WHAT TO DO —
With the pictures omitted, write out the entries that follow exactly as they stand.

THE DATA —

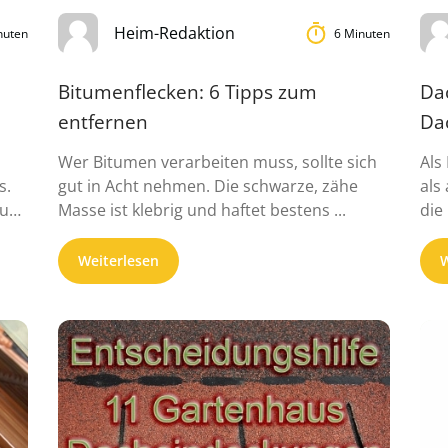
Heim-Redaktion
nuten
6 Minuten
Bitumenflecken: 6 Tipps zum
Da
entfernen
Da
Wer Bitumen verarbeiten muss, sollte sich
Als
s.
gut in Acht nehmen. Die schwarze, zähe
als
aum
Masse ist klebrig und haftet bestens ...
die
bess
Weiterlesen
W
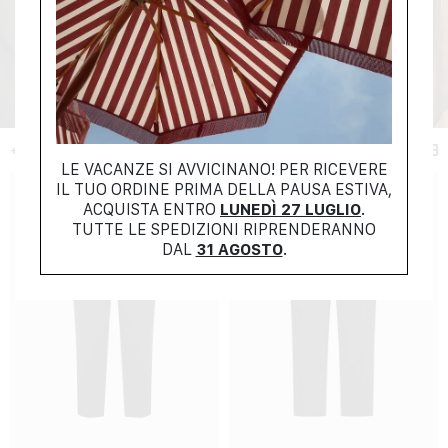
+ FILTER
LE VACANZE SI AVVICINANO! PER RICEVERE
IL TUO ORDINE PRIMA DELLA PAUSA ESTIVA,
ACQUISTA ENTRO
LUNEDÌ 27 LUGLIO
.
TUTTE LE SPEDIZIONI RIPRENDERANNO
DAL
31 AGOSTO
.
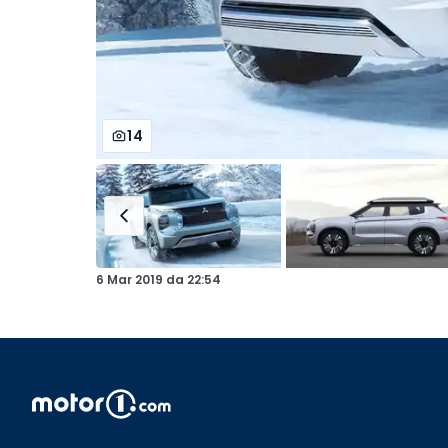
14
6 Mar 2019
da
22:54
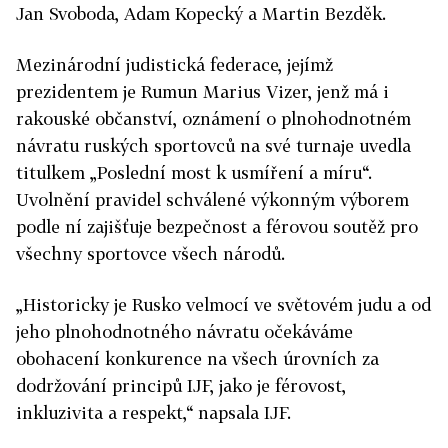
Jan Svoboda, Adam Kopecký a Martin Bezděk.
Mezinárodní judistická federace, jejímž
prezidentem je Rumun Marius Vizer, jenž má i
rakouské občanství, oznámení o plnohodnotném
návratu ruských sportovců na své turnaje uvedla
titulkem „Poslední most k usmíření a míru“.
Uvolnění pravidel schválené výkonným výborem
podle ní zajišťuje bezpečnost a férovou soutěž pro
všechny sportovce všech národů.
„Historicky je Rusko velmocí ve světovém judu a od
jeho plnohodnotného návratu očekáváme
obohacení konkurence na všech úrovních za
dodržování principů IJF, jako je férovost,
inkluzivita a respekt,“ napsala IJF.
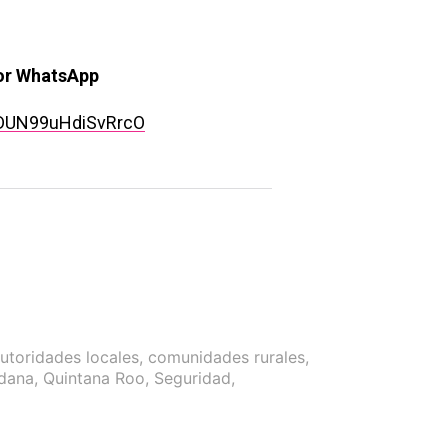
rwp id="243463"]
por WhatsApp
rDUN99uHdiSvRrcO
utoridades locales
,
comunidades rurales
,
adana
,
Quintana Roo
,
Seguridad
,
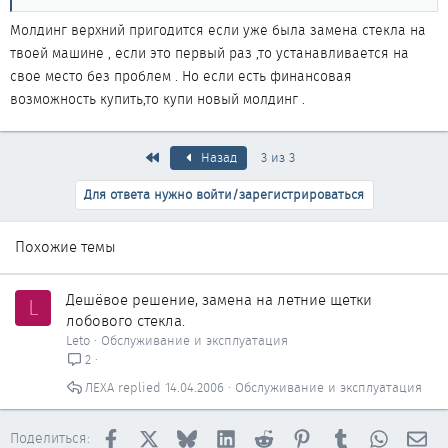
Молдинг верхний пригодится если уже была замена стекла на
твоей машине , если это первый раз ,то устанавливается на
свое место без проблем . Но если есть финансовая
возможность купить,то купи новый молдинг .
Первый
Назад
3 из 3
Для ответа нужно войти/зарегистрироваться
Похожие темы
Дешёвое решение, замена на летние щетки
L
лобового стекла.
Leto
Обслуживание и эксплуатация
2
ЛЕХА
14.04.2006
Обслуживание и эксплуатация
Facebook
X
Bluesky
LinkedIn
Reddit
Pinterest
Tumblr
WhatsAp
Эл
Поделиться:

OUTPUT FOR THIS EXERCISE —
Heim-Redaktion
nuten
6 Minuten
Bitumenflecken: 6 Tipps zum
Da
entfernen
Da
Wer Bitumen verarbeiten muss, sollte sich
Als
s.
gut in Acht nehmen. Die schwarze, zähe
als
aum
Masse ist klebrig und haftet bestens ...
die
bess
Weiterlesen
W
+ FILTER
LE VACANZE SI AVVICINANO! PER RICEVERE
IL TUO ORDINE PRIMA DELLA PAUSA ESTIVA,
ACQUISTA ENTRO
LUNEDÌ 27 LUGLIO
.
TUTTE LE SPEDIZIONI RIPRENDERANNO
DAL
31 AGOSTO
.
14
6 Mar 2019
da
22:54
Jan Svoboda, Adam Kopecký a Martin Bezděk.
Mezinárodní judistická federace, jejímž
prezidentem je Rumun Marius Vizer, jenž má i
rakouské občanství, oznámení o plnohodnotném
návratu ruských sportovců na své turnaje uvedla
titulkem „Poslední most k usmíření a míru“.
Uvolnění pravidel schválené výkonným výborem
podle ní zajišťuje bezpečnost a férovou soutěž pro
všechny sportovce všech národů.
„Historicky je Rusko velmocí ve světovém judu a od
jeho plnohodnotného návratu očekáváme
obohacení konkurence na všech úrovních za
dodržování principů IJF, jako je férovost,
inkluzivita a respekt,“ napsala IJF.
rwp id="243463"]
por WhatsApp
rDUN99uHdiSvRrcO
utoridades locales
,
comunidades rurales
,
adana
,
Quintana Roo
,
Seguridad
,
Молдинг верхний пригодится если уже была замена стекла на
твоей машине , если это первый раз ,то устанавливается на
свое место без проблем . Но если есть финансовая
возможность купить,то купи новый молдинг .
Первый
Назад
3 из 3
Для ответа нужно войти/зарегистрироваться
Похожие темы
Дешёвое решение, замена на летние щетки
L
лобового стекла.
Leto
Обслуживание и эксплуатация
2
ЛЕХА
14.04.2006
Обслуживание и эксплуатация
Facebook
X
Bluesky
LinkedIn
Reddit
Pinterest
Tumblr
WhatsAp
Эл
Поделиться:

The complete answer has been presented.